Her words, to herself even, sounded stilted and almost absurd, but, had she tried to speak easily and naturally, she felt that in some way she would have broken down. And Mr Cheviott did not notice the stiltedness of her tone and speech; cool as he looked he was feeling intensely uncomfortable, and little inclined to see any humorous side to the situation.

“I would rather not say why,” he replied, “and, besides, it’s unnecessary. You would, afterwards, regret asking me to say more than I have done.”

“But having said so much, supposing I insist on your saying more,” said Mary, unwisely. “Supposing I tell my father, and that he asks you to explain why you have spoken to me this way—supposing—” she stopped, for her voice failed her. Anger inclines some women to tears more readily than grief!

Mr Cheviott smiled; it was, in reality, a nervous, uneasy smile, but Mary thought it insulting and insufferable.

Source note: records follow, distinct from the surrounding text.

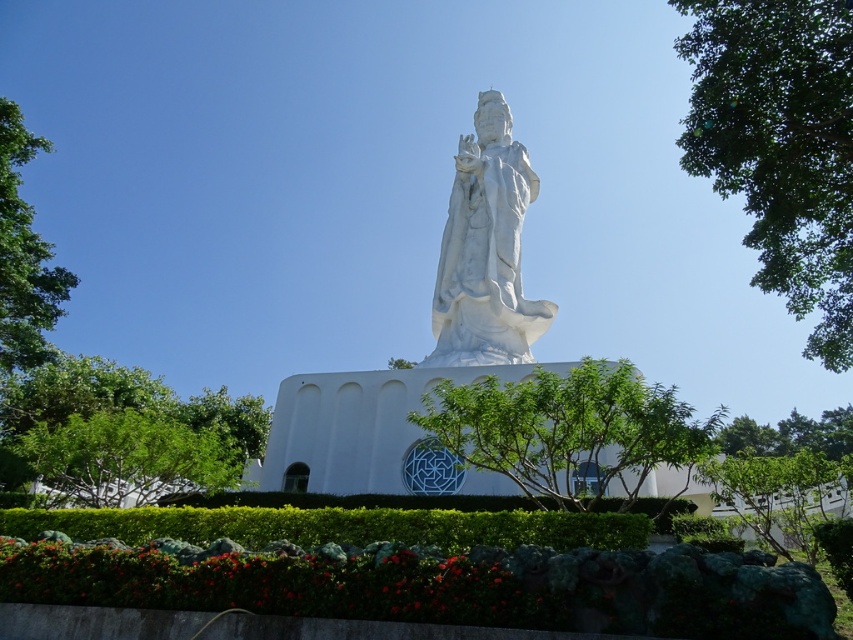
Is the position of green leafy tree at center more distant than that of white marble statue at center?

No, it is in front of white marble statue at center.

Is green leafy tree at center closer to the viewer compared to white marble statue at center?

That is True.

Between point (474, 420) and point (497, 93), which one is positioned behind?

The point (497, 93) is behind.

Locate an element on the screen. The height and width of the screenshot is (640, 853). green leafy tree at center is located at coordinates (567, 429).

Between green leafy tree at lower left and green leafy tree at left, which one is positioned higher?

green leafy tree at left

Does green leafy tree at lower left appear under green leafy tree at left?

Yes, green leafy tree at lower left is below green leafy tree at left.

Is point (51, 378) positioned before point (4, 296)?

No.

You are a GUI agent. You are given a task and a screenshot of the screen. Output one action in this format:
    pyautogui.click(x=<x>, y=<y>)
    Task: Click on the green leafy tree at lower left
    The image size is (853, 640).
    Given the screenshot: What is the action you would take?
    pyautogui.click(x=125, y=432)

Which is more to the left, green leafy tree at upper right or green leafy tree at lower left?

From the viewer's perspective, green leafy tree at lower left appears more on the left side.

Does green leafy tree at upper right appear on the right side of green leafy tree at lower left?

Indeed, green leafy tree at upper right is positioned on the right side of green leafy tree at lower left.

Is point (846, 16) behind point (7, 417)?

That is False.

Identify the location of green leafy tree at upper right. (780, 145).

“Miss Western,” he said, “you are really exciting yourself about nothing at all. I do not think that any reasonable person would see cause of offence in the two or three remarks I have made about my cousin, and, fortunate as he is in possessing so eager an advocate as yourself, it is impossible you can know him as well as I do. But I think we have discussed him quite sufficiently, and, in my opinion at least, the less said the better.”

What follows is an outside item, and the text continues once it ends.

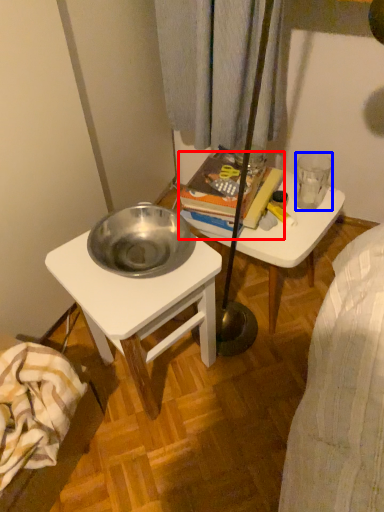
Question: Which object is further to the camera taking this photo, book (highlighted by a red box) or coffee cup (highlighted by a blue box)?

Choices:
 (A) book
 (B) coffee cup

Answer: (B)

He looked at her with a sort of veiled inquiry. Mary stood perfectly silent. It was true; she had been very foolish, very undignified to have expressed herself as vehemently as she had done; she had no right to resent Mr Cheviott’s hinted warnings, for Arthur Beverley had not committed himself in such a way as to give her any. “Oh,” she thought, “if I could but look up in his face and say, ‘Your cousin is engaged to my sister, and I decline to hear anything you have to say about him; your opinion has not, and never will be asked,’ oh, how different it all would be! How different it will be when it is all settled, and no one can interfere!” But in the mean time; yes, certainly, the less said the better.

She felt that she trusted Captain Beverley, even now; already she felt that Mr Cheviott’s opinion was of no real consequence, and she could afford to despise it, much as, for Lilias’s sake she regretted that the connection was not likely to find favour in the eyes of Arthur’s proud relations.

“But that will not really matter,” she repeated to herself, and, fortified with this reflection, she turned quietly to reply to Mr Cheviott’s last speech.

“Yes,” she said, “I was very foolish to take up your remarks about your cousin so hotly. For, though I have known him such a short time, I think, in some ways, I already know him far better than you do. And now I shall be obliged if you will take me back to my friends.”

She looked up in Mr Cheviott’s face with fearless eyes, and no trace of agitation, but a somewhat deeper colour than usual in her cheeks, and the shadow of a quiver on her lips. But Mr Cheviott read her rightly; the gauntlet of defiance was thrown down, and her resolution staggered him.